Buhner, Stephen Harrod. Sacred and Herbal Healing Beers: The Secrets of Ancient Fermentation. Boulder: Siris Books, 1998.
Another wonderful book by Buhner. Lots of great recipes and fermentation histories. “Fermentation and plant use – as medicine, as psychotropics, as teachers, as companion’s on life’s path – are an inescapable part of our exploration of what it means to be human.”
More on Stephen Harrod Buhner.
Katz, Sandor Ellix. Wild Fermentation: The Flavor, Nutrition, and Craft of Live-Culture Foods. White River Junction: Chelsea Green, 2003.
While on the subject of fermentation… A great intro to a wide variety of ferments. Recipes cultured with food politics and social/environmental justice. Wildfermentation.com
Snyder, Gary. The Practice of the Wild. San Francisco: North Point Press, 1990. [PDF]
Beautifully written (of course, its Gary Snyder!) essays relating to bioregionalism, deep ecology, being of a place. Distinguishing between nature and wilderness and tracing the implications of such a distinction.
Turnbull, Colin. The Forest People. London: Pimlico, 1993.

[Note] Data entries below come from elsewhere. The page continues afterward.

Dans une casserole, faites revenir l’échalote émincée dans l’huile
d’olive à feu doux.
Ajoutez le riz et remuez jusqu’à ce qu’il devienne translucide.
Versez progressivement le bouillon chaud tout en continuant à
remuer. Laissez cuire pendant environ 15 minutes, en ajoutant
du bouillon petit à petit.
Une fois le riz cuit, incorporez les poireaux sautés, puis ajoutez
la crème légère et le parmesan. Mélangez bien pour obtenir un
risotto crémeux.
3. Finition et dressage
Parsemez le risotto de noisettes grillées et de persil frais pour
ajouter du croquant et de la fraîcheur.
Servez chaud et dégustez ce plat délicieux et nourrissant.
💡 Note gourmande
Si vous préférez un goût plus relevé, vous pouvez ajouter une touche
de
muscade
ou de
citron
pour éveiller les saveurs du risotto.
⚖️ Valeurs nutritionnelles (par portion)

An account of anthropologist Colin Turnbull’s three years living with the Mbuti (pygmies) in the Ituri Forest, north-east Congo. Turnbull vividly portrays the daily life of the Mbuti – a way of life that resonated deeply with him. (Interestingly Turnbull’s first contact with the Mbuti occurred before he trained as an anthropologist.) Of particular interest to me was the contrast between the way of life of the Mbuti and that of the BaKpara – villager-farmers. A stark contrast between what Daniel Quinn has called Leaver and Taker cultures. To the Mbuti the forest is the world, the place from where all good things come. To the BaKpara the forest is the place where evil spirits dwell. It is to be feared and destroyed (“tamed, made “productive”).